Due to this, it was written, Blacks in particular, may feel added pressures when working from home as the boundaries of work and home are blurred. Opening one’s home (private space) where one has felt free to remove the work mask may cause foreboding feelings. If a prolific code switcher at work, what happens during video conferencing, professional calls and emails in your safe space where code switching wasn’t a requirement? Further, negative stereotypes may be drawn from having visual access to the living spaces in full view of work colleagues.

Women and questioning gender remote workers may need increased connections

Deloitte asked women tele-commuting to complete a survey. According to a Deloitte survey, Women at Work: A Global Outlook, 52 percent of women divulged that they have been harassed or suffered from microaggression while working from home.  Some of the common incidents reported among women remote workers were tactless comments about their appearance, preferred style of communication, race, sexual identity, and familial/kid/grandparent obligations.

10 Interpersonal Tips for Remote Managers and Reasons for their Use

But enough about the challenges. What interpersonal tips managers might use to help employees working online?

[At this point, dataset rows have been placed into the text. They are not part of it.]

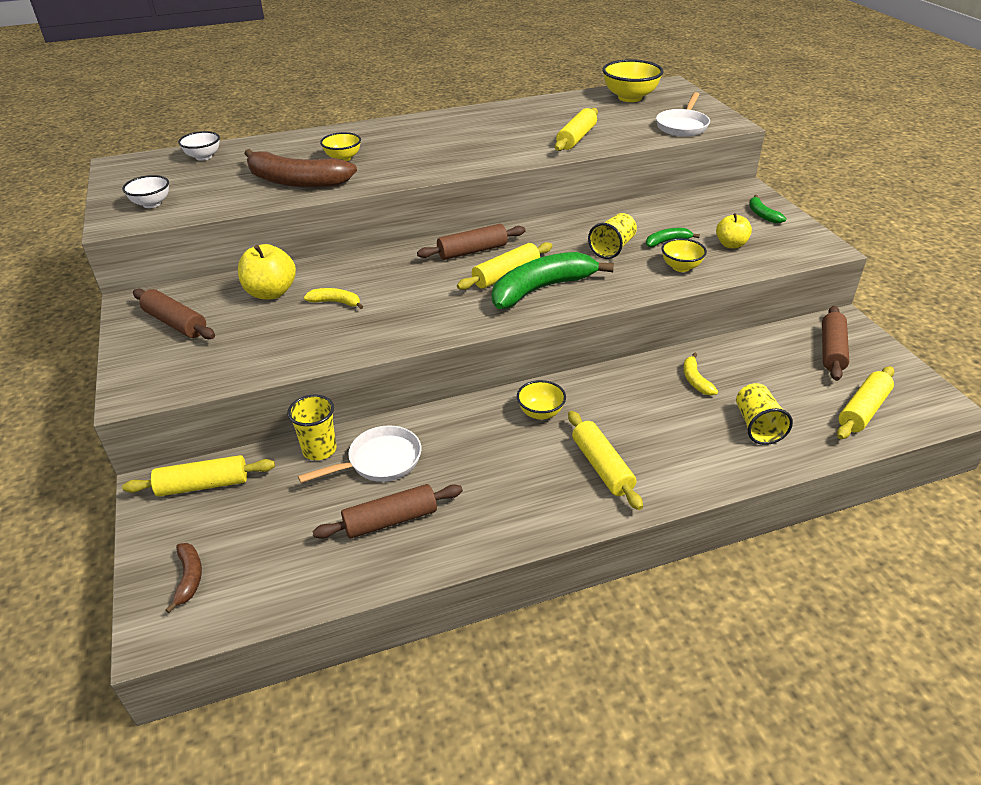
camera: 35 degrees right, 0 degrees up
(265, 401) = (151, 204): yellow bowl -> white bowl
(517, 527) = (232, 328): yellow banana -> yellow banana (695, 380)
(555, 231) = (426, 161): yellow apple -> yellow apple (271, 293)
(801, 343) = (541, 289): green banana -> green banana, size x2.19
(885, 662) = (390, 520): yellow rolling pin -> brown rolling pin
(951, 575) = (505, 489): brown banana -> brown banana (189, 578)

  1. Refrain from waiting for your subordinates to reach out to you. Give your remote working employees the opportunity to self-report incidents of perceived mistreatment by connecting with them at least once per day.
  2. Maintain a daily check in schedule with your remote workers to inquire about their needs for technical support, social interaction, brainstorming, and problem solving.
  3. Schedule bi-weekly or weekly virtual brunches where team members meet virtually to share ideas, present challenges and to collaboratively discuss solutions.
  4. Inform your remote workers of daily office hours where they can share ideas and or concerns in an uninterrupted fifteen minute time block, suggests Harvard Business Review.
  5. Maintain an agenda, protocol, corporate processes and procedures so that remote employees may find solace in predictable routines. According to Dr. Nicole Green, and co-leader of the MindWell, predictable routines and procedures bring about a sense of calmness in times and situations of unease, chaos, and stress.
  6. Refrain from invading the personal (out of office) space of your subordinates and co-workers while simultaneously serving as a role model with the insistence in maintaining your personal boundaries as well.
  7. Establish realistic goals and objectives.
  8. Track and monitor remote worker progress toward individual goals and provide prompt feedback (across multiple modalities: written, verbal, face-to-face, virtual) to guide your remote subordinate with course correction.
  9. Adopt a EPS NPS system to routinely collect information on your team’s attitudes and perceptions of the company as well as their propensity to refer your company to their friends and family, sense of loyalty and/or their preference for your company’s products or services over your competitors.
  10. Find ways in which to engage your remote workers (virtual retreats, in-person social meet-ups, virtual lunch dates, or ice breaker activities before the start of each work day).